Unanswered: SQL just stops allowing new connections
I manage a trading system running SQL2K on a clustered pair of huge boxes. Performance never above 20% or so. About 3 times a week, suddenly nothing can create new ODBC connections to it.
Nothing in the logs (as usual). All I get is 'timeout expired' errors in the client applications (IIS/MDAC2.6). If I wait long enough, the system seems to wake up again, but I need to find the source of the problem. Anyone got any ideas? There seem to be about 100 active SPIDs at any one time, and the spid numbers don't increase very much, so I guess I don't have a connection leak?? (anyway the number of connections to sql is 'unlimited').
Any help, or suggestions about what to log, much appreciated.
You should see messages in the SQL Server log, and probably the NT Event log like these:
Login failed. The maximum workstation licensing limit for SQL Server access has been exceeded.
18458 Login failed. The maximum simultaneous user count of %d licenses for this server has been exceeded. Additional licenses should be obtained and registered through the Licensing application in the Windows NT Control Panel.
18459 Login failed. The maximum workstation licensing limit for SQL Server access has been exceeded.
18460 Login failed. The maximum simultaneous user count of %d licenses for this '%ls' server has been exceeded. Additional licenses should be obtained and installed or you should upgrade to a full version.

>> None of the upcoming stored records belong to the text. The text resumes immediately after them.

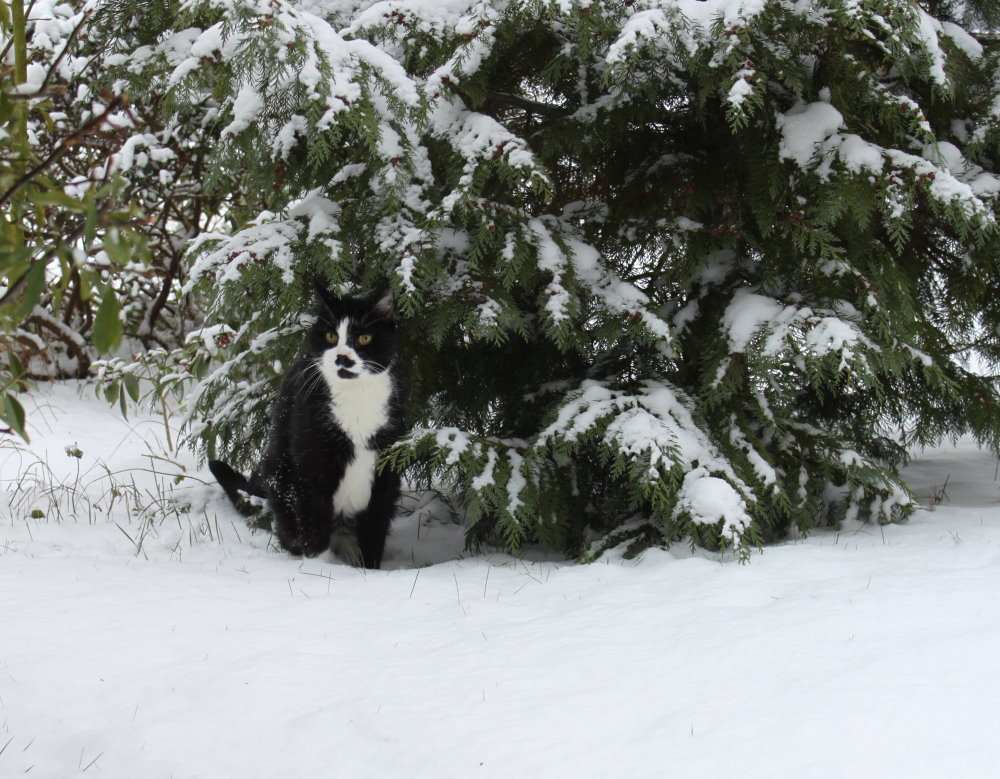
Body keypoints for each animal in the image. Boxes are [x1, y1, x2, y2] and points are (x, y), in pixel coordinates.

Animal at [209, 290, 404, 568]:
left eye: (364, 338)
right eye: (331, 336)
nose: (342, 357)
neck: (355, 399)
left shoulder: (386, 471)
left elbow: (373, 533)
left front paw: (369, 573)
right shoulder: (311, 469)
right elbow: (314, 524)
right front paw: (321, 571)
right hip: (280, 474)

"Unlimited" refers to total number of connections, not the total number of users. Your number of users is limited to the number of seat licenses, so once you hit 10, nobody else will be able to connect.
No - nothing like that! Literally the only message I get is from the client applications (including applications on the same machine) reporting ODBC timeouts.
I sort of suspect that the cluster service is managing to lose its virtual IP/machine name, but I've been assured that this isn't possible (and anyway I'd get some sort of error like SQL server does not exist)
When this problem occurs, can you make an OSQL connection to the database from the database server? If so, then problem is in your connection. If not, then the problem is on the database server (most likely out of seats).
no - it froze when i tried to view 'current activity' in Enterprise manager. Query analyzer worked ok.
What seems to be happening is I've got about 100 SPIDs with a status of RUNNABLE, a command of EXECUTE and a BLKBY of another SPID (this is running sp_who2). So I think what's happening is not a total blackout but an apparent one, because loads of SPIDs are blocked.
I guess what happens then is the ODBC queries time out, so the impression is that SQL has stopped responding. What I don't understand is once the query times out, why is the SPID not destroyed (because it's blocked?)
Each of the blocked SPIDs will indicate the SPID that is blocking it, and that SPID will indicated the SPID that is blocking it, etc. Track back through until you find a blocking SPID that is not itself being blocked, and then check the Properties of that SPID to find out what SQL it is running. That is what is causing your deadlock and your timeouts.
Query Analyzer makes a more direct connection to the database than Enterprise manager, so use it do analyze the problem.